Elsewhere are demonstrations of drone-like flying vehicles and the tiny artificial heart made from induced pluripotent stem cells (iPS) shown in public for the first time. “It has an actual pulse,” Byron Russel of Pasona Group, which runs the exhibit, told AFP.

Themes of sustainability run through the Expo, including at the bauble-like Swiss pavilion, which aims to have the smallest ecological footprint. But expos have been criticised for their temporary nature, and after October, Osaka’s man-made island will be cleared to make way for a casino resort.

According to Japanese media, only 12.5 percent of the Grand Ring will be reused.

Slow ticket sales

Expo is also known as a World’s Fair, and the phenomenon which brought the Eiffel Tower to Paris began with London’s 1851 Crystal Palace exhibition and is held every five years.

The 2020 edition in Dubai was postponed by the Covid-19 pandemic, so Osaka Expo organisers say it will “restore much-needed connections” and “provide the opportunity to create a better tomorrow”.

Osaka last hosted the Expo in 1970, when Japan was booming and its technology the envy of the world. It attracted 64 million people, a record until Shanghai in 2010. But 55 years on, Japan is less of a trendsetter, and opinion polls show low levels of enthusiasm among the public for the Expo, particularly after it went 27 percent over budget.

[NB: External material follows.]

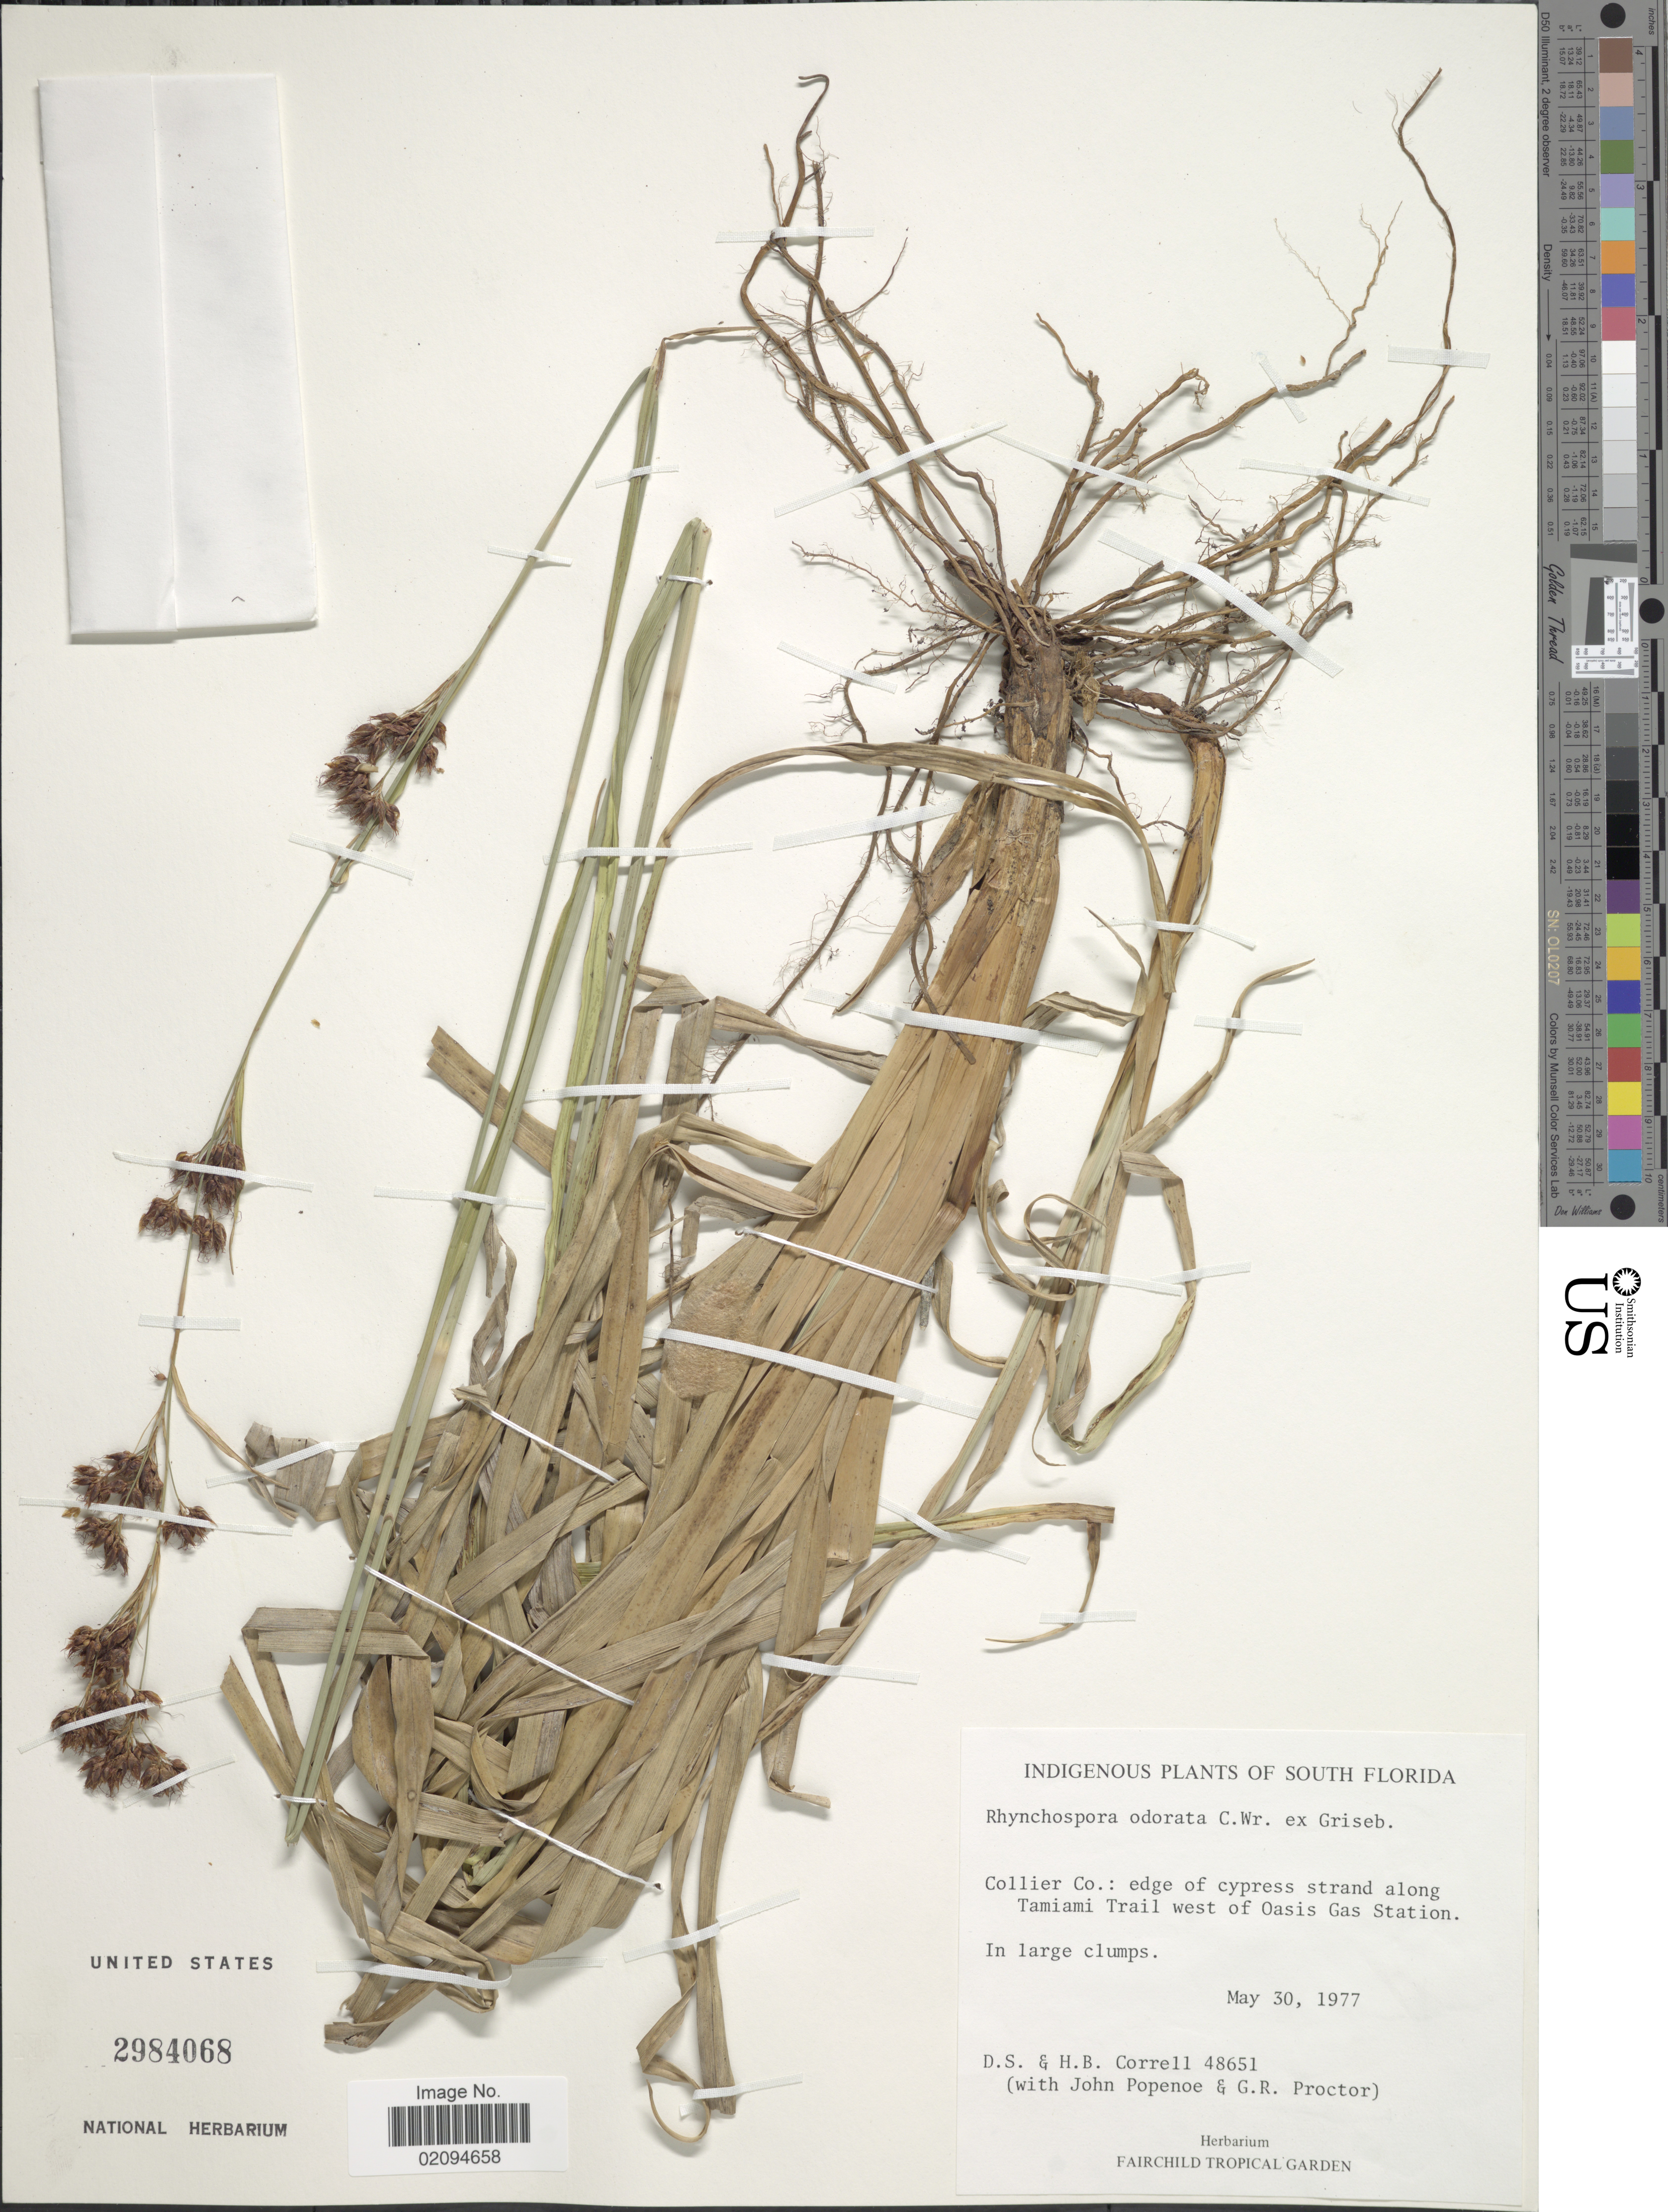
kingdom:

So far, 8.7 million advance tickets have been shifted, below the pre-sales target of 14 million. Japan is also experiencing a record tourism boom, meaning accommodation in Osaka – near the hotspot Kyoto – is often fully booked with prices sky-high. But early visitors at the venue voiced their excitement.

Resident Emiko Sakamoto, who also visited the region’s last Expo more than five decades ago, was determined to return to the site repeatedly to see all the pavilions. “I think the Expo is meaningful in this chaotic time, she said. “People will think about peace after visiting the venue.”